(188) Development of a novel human pain model: a robust and reproducible pinprick methodology to evaluate cutaneous pain sensitivity

Abstract

Quantitative assessment of pain is a well-known challenge due to the complexity of the pain experience. The aim of our study was to develop a novel robust pinprick method to rapidly assess cutaneous pain sensitivity, and overcome limitations of previous models. Weighted pinprick devices (16 to 1024 mN) were used to quantitatively assess pain in 100 healthy males. Subjects verbally rated their pain using a numerical rating scale (NRS) from 1 to 10 where 1 = light touch and 10 = sharp pain. There was a log2 linear relationship between force and pain score, and repetition of this test 2 to 14 days later demonstrated within-subject pain sensitivity was remarkably consistent (p=0.16). This test allowed standardization of baseline pain by using, for each subject, the pinprick force required to elicit an NRS of 5-7. The test could also be used to enrich the study group by including only those with good baseline pain sensitivity.

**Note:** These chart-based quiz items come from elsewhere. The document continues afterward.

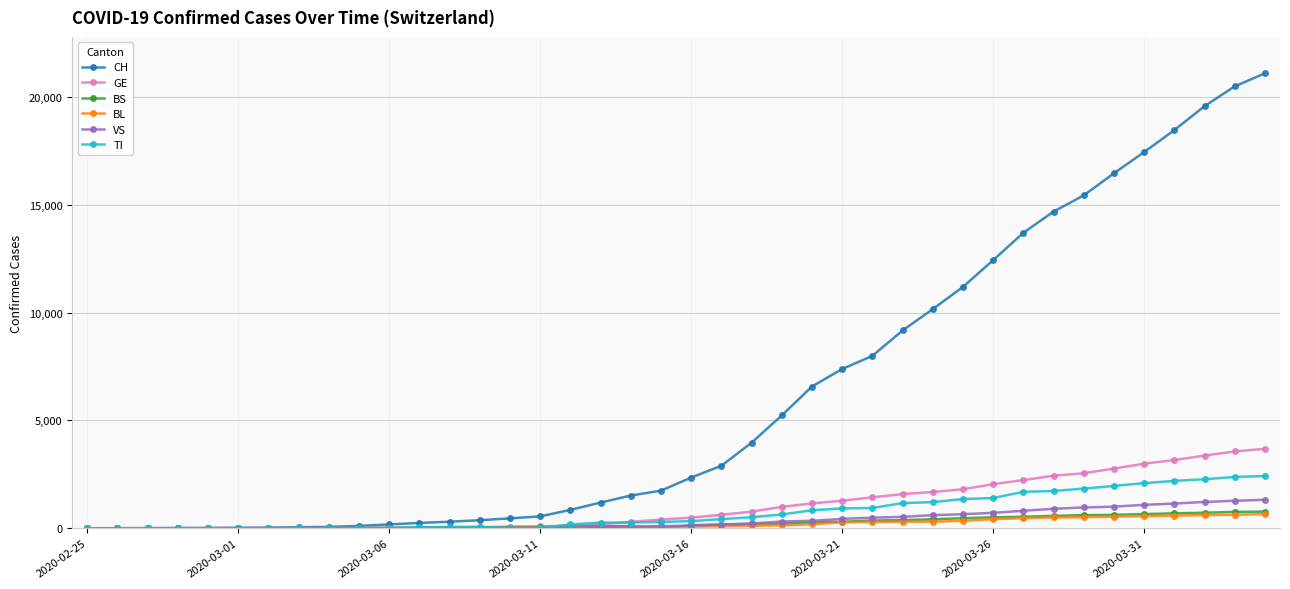

At how many categories does at least one series exceed 12918?

9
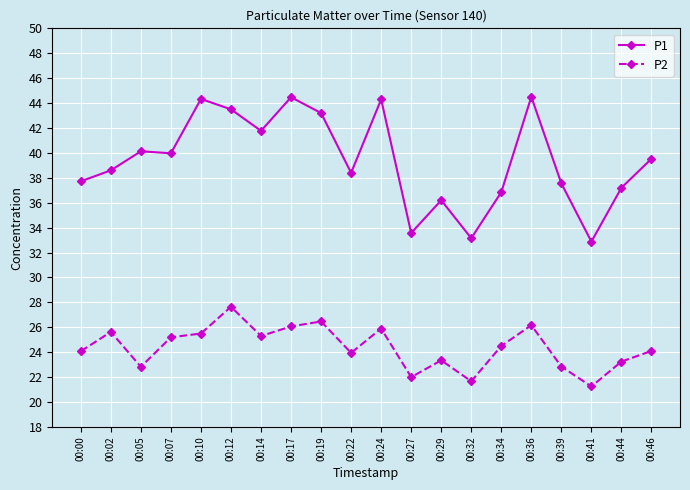

What is the highest value of the P1 series?

44.5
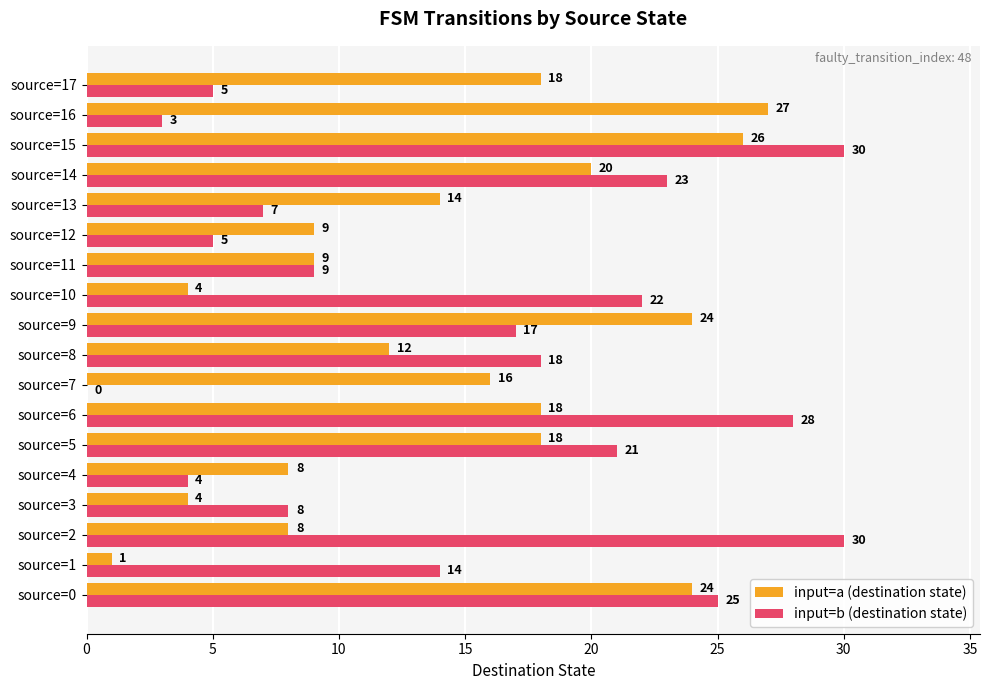

What is the sum of the input=a (destination state) values at source=1 and source=5?

19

A series of 6 pinpricks were then performed in 4 areas on the forearms. Between-subject mean pain scores were normally distributed and there was no significant difference between the 4 areas (mean NRS 5.1-5.5, p=0.49). The three trained staff performing the tests contributed minimally to data variability (<4%, p=0.16). Using the variability of the data obtained in this study, we estimated the sample size required to evaluate the efficacy of topical analgesics in subsequent studies. The calculations showed that, using this paired study design, a statistically significant effect size of 1 NRS (p<0.05, 80% power) could be demonstrated using a sample size of 30 subjects. We present a robust and reproducible model to assess cutaneous analgesia in clinical settings and in early drug development programs.